Муж закряхтел, поворачиваясь.
- Спи ты. Ночь, гляди, - проворчал он.
- Успеешь выспаться. Я об нем одна должна думать? Ты что, не родитель ему?
Она встала, села на кровати, опустив ноги на пол.
- Из Сосновки послали ребят в город учиться на полный кошт, а ты, значит, хуже других? Иль отец твой в чинах больших и денег не знает куда девать? И за что меня бог наказал, какою радостью наградил за горькую жизнь мою?

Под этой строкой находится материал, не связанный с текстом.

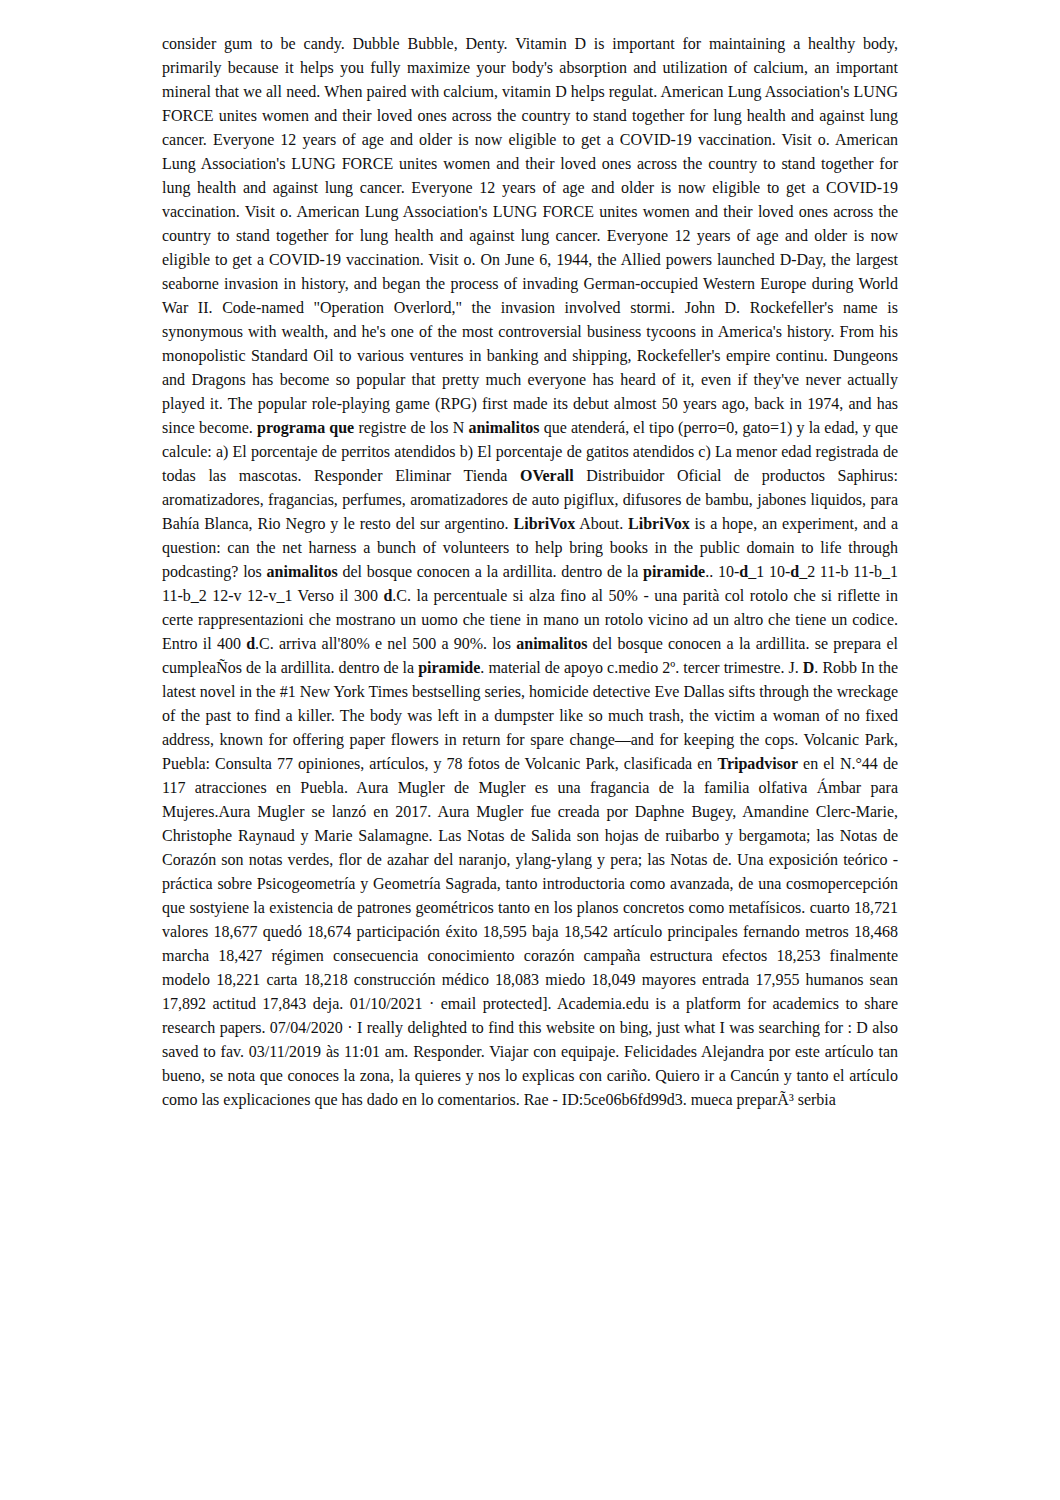consider gum to be candy. Dubble Bubble, Denty. Vitamin D is important for maintaining a healthy body, primarily because it helps you fully maximize your body's absorption and utilization of calcium, an important mineral that we all need. When paired with calcium, vitamin D helps regulat. American Lung Association's LUNG FORCE unites women and their loved ones across the country to stand together for lung health and against lung cancer. Everyone 12 years of age and older is now eligible to get a COVID-19 vaccination. Visit o. American Lung Association's LUNG FORCE unites women and their loved ones across the country to stand together for lung health and against lung cancer. Everyone 12 years of age and older is now eligible to get a COVID-19 vaccination. Visit o. American Lung Association's LUNG FORCE unites women and their loved ones across the country to stand together for lung health and against lung cancer. Everyone 12 years of age and older is now eligible to get a COVID-19 vaccination. Visit o. On June 6, 1944, the Allied powers launched D-Day, the largest seaborne invasion in history, and began the process of invading German-occupied Western Europe during World War II. Code-named "Operation Overlord," the invasion involved stormi. John D. Rockefeller's name is synonymous with wealth, and he's one of the most controversial business tycoons in America's history. From his monopolistic Standard Oil to various ventures in banking and shipping, Rockefeller's empire continu. Dungeons and Dragons has become so popular that pretty much everyone has heard of it, even if they've never actually played it. The popular role-playing game (RPG) first made its debut almost 50 years ago, back in 1974, and has since become. programa que registre de los N animalitos que atenderá, el tipo (perro=0, gato=1) y la edad, y que calcule: a) El porcentaje de perritos atendidos b) El porcentaje de gatitos atendidos c) La menor edad registrada de todas las mascotas. Responder Eliminar Tienda OVerall Distribuidor Oficial de productos Saphirus: aromatizadores, fragancias, perfumes, aromatizadores de auto pigiflux, difusores de bambu, jabones liquidos, para Bahía Blanca, Rio Negro y le resto del sur argentino. LibriVox About. LibriVox is a hope, an experiment, and a question: can the net harness a bunch of volunteers to help bring books in the public domain to life through podcasting? los animalitos del bosque conocen a la ardillita. dentro de la piramide.. 10-d_1 10-d_2 11-b 11-b_1 11-b_2 12-v 12-v_1 Verso il 300 d.C. la percentuale si alza fino al 50% - una parità col rotolo che si riflette in certe rappresentazioni che mostrano un uomo che tiene in mano un rotolo vicino ad un altro che tiene un codice. Entro il 400 d.C. arriva all'80% e nel 500 a 90%. los animalitos del bosque conocen a la ardillita. se prepara el cumpleaÑos de la ardillita. dentro de la piramide. material de apoyo c.medio 2º. tercer trimestre. J. D. Robb In the latest novel in the #1 New York Times bestselling series, homicide detective Eve Dallas sifts through the wreckage of the past to find a killer. The body was left in a dumpster like so much trash, the victim a woman of no fixed address, known for offering paper flowers in return for spare change—and for keeping the cops. Volcanic Park, Puebla: Consulta 77 opiniones, artículos, y 78 fotos de Volcanic Park, clasificada en Tripadvisor en el N.°44 de 117 atracciones en Puebla. Aura Mugler de Mugler es una fragancia de la familia olfativa Ámbar para Mujeres.Aura Mugler se lanzó en 2017. Aura Mugler fue creada por Daphne Bugey, Amandine Clerc-Marie, Christophe Raynaud y Marie Salamagne. Las Notas de Salida son hojas de ruibarbo y bergamota; las Notas de Corazón son notas verdes, flor de azahar del naranjo, ylang-ylang y pera; las Notas de. Una exposición teórico - práctica sobre Psicogeometría y Geometría Sagrada, tanto introductoria como avanzada, de una cosmopercepción que sostyiene la existencia de patrones geométricos tanto en los planos concretos como metafísicos. cuarto 18,721 valores 18,677 quedó 18,674 participación éxito 18,595 baja 18,542 artículo principales fernando metros 18,468 marcha 18,427 régimen consecuencia conocimiento corazón campaña estructura efectos 18,253 finalmente modelo 18,221 carta 18,218 construcción médico 18,083 miedo 18,049 mayores entrada 17,955 humanos sean 17,892 actitud 17,843 deja. 01/10/2021 · email protected]. Academia.edu is a platform for academics to share research papers. 07/04/2020 · I really delighted to find this website on bing, just what I was searching for : D also saved to fav. 03/11/2019 às 11:01 am. Responder. Viajar con equipaje. Felicidades Alejandra por este artículo tan bueno, se nota que conoces la zona, la quieres y nos lo explicas con cariño. Quiero ir a Cancún y tanto el artículo como las explicaciones que has dado en lo comentarios. Rae - ID:5ce06b6fd99d3. mueca preparÃ³ serbia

Филька жевал пирог, чувствуя бессильную жалость к матери, но и не слушал ее, потому что знал все наперед, что она скажет, не в первый раз уже. Мать долго не унималась: всхлипывала, сморкалась в платок, поминала старшего сына, мальчишкой подорвавшегося на немецкой мине, наставляла мужа и корила беспутного Фильку, которого не мытьем, так катаньем положила себе вывести в люди.
Герасим безмятежно храпел, однако жена невзначай толкала его, чтобы слушал. Он кряхтел, огрызался:
- Выключи свое радио-то, - и снова засыпал.
Филька дожевал пирог, вздохнул, сожалея, что не взял куска побольше, а слезать не хотелось, чтобы лишний раз не тревожить мать, и так конца не видать ее причитаниям. Растянувшись наперекос, чтобы ноги не свешивались с печки, он натянул на голову тулуп и сладко поежился под ним, вспомнив бригадирову дочку Наташу, смешной ее белый передничек, косички с бантиками, и уже не мог отвязаться от смутных и сладких видений.
И чего в ней такого, сам не понимал. Худенькая, ершистая, на язык озорная, - только где бы ни был, всюду была она с ним, по пятам ходила и в душу смотрела, преданно и укоризненно. Вот и сейчас мелькала перед ним, прыгала в глазах, вертелась и никак не давала заснуть.
Мать сошла с постели, напилась воды, подоткнула тулуп, свисавший с печки.